▸ What the exercise asks
In the records below, the line containing "left knee: (96, 115)" marks the start. Copy that line and everything after it exactly, through the last line.
•••
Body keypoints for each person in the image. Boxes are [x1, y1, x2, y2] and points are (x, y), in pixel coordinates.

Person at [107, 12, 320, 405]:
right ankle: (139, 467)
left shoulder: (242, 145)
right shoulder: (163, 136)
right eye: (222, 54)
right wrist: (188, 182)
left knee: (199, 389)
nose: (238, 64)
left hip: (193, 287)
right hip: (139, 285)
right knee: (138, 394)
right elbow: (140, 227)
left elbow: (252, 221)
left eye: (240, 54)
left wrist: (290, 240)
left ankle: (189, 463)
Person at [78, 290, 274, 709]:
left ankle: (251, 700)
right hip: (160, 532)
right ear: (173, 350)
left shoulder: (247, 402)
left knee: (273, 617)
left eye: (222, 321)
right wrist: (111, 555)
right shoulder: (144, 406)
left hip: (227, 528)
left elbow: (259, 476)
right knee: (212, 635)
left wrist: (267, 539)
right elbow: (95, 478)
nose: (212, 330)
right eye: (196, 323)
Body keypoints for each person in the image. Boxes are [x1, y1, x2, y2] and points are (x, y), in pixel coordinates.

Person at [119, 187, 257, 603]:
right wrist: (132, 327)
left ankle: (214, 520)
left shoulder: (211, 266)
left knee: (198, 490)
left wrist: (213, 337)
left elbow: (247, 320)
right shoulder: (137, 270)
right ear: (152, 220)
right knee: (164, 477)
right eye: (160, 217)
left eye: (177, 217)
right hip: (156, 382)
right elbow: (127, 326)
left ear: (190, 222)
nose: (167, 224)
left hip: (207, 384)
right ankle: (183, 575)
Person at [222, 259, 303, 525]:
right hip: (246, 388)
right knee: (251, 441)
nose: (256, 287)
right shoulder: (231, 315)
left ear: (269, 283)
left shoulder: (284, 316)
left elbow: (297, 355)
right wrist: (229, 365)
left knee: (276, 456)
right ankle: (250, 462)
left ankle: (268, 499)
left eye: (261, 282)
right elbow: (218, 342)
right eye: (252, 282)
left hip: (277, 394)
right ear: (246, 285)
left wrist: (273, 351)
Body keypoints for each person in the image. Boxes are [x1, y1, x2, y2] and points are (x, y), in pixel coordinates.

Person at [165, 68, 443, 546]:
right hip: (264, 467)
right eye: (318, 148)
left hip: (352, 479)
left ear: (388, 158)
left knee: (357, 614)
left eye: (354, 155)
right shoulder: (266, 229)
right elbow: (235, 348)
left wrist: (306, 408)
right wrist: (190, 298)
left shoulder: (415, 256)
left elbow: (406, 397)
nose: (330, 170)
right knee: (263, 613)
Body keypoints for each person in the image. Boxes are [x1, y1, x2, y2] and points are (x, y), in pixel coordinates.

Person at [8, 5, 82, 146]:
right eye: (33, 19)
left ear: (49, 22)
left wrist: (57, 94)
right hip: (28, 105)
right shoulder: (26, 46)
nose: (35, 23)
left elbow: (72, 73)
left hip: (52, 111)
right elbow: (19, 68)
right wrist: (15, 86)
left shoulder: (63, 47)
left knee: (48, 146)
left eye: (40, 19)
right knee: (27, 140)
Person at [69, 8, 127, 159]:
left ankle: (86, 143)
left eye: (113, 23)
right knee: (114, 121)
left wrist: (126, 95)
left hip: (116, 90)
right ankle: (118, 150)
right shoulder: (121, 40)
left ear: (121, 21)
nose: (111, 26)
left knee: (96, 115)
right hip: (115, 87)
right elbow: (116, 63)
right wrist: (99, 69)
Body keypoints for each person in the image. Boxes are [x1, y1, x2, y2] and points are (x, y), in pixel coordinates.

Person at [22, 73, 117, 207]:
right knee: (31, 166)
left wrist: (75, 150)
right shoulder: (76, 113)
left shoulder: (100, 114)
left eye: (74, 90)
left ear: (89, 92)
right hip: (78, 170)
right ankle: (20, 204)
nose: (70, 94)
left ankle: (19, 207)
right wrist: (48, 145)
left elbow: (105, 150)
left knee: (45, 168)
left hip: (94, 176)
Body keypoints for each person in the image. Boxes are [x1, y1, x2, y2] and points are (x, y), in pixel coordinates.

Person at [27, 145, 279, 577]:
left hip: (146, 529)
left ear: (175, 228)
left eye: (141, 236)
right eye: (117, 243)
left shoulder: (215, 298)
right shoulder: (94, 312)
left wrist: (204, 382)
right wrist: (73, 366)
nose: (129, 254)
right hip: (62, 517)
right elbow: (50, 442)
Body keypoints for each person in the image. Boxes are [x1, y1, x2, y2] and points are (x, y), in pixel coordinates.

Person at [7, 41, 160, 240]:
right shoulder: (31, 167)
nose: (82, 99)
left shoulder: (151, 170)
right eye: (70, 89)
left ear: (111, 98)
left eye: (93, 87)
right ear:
•••
▸ Your response
left knee: (96, 115)
right hip: (115, 87)
right elbow: (116, 63)
right wrist: (99, 69)
Body keypoints for each person in the image. Boxes are [x1, y1, x2, y2] and points are (x, y), in pixel coordinates.

Person at [22, 73, 117, 207]:
right knee: (31, 166)
left wrist: (75, 150)
right shoulder: (76, 113)
left shoulder: (100, 114)
left eye: (74, 90)
left ear: (89, 92)
right hip: (78, 170)
right ankle: (20, 204)
nose: (70, 94)
left ankle: (19, 207)
right wrist: (48, 145)
left elbow: (105, 150)
left knee: (45, 168)
left hip: (94, 176)
Body keypoints for each person in the image. Boxes are [x1, y1, x2, y2] and points are (x, y), in pixel coordinates.

Person at [27, 145, 279, 577]:
left hip: (146, 529)
left ear: (175, 228)
left eye: (141, 236)
right eye: (117, 243)
left shoulder: (215, 298)
right shoulder: (94, 312)
left wrist: (204, 382)
right wrist: (73, 366)
nose: (129, 254)
right hip: (62, 517)
right elbow: (50, 442)
Body keypoints for each person in the image. Boxes are [x1, y1, x2, y2] and points are (x, y), in pixel coordinates.

Person at [7, 41, 160, 240]:
right shoulder: (31, 167)
nose: (82, 99)
left shoulder: (151, 170)
right eye: (70, 89)
left ear: (111, 98)
left eye: (93, 87)
right ear:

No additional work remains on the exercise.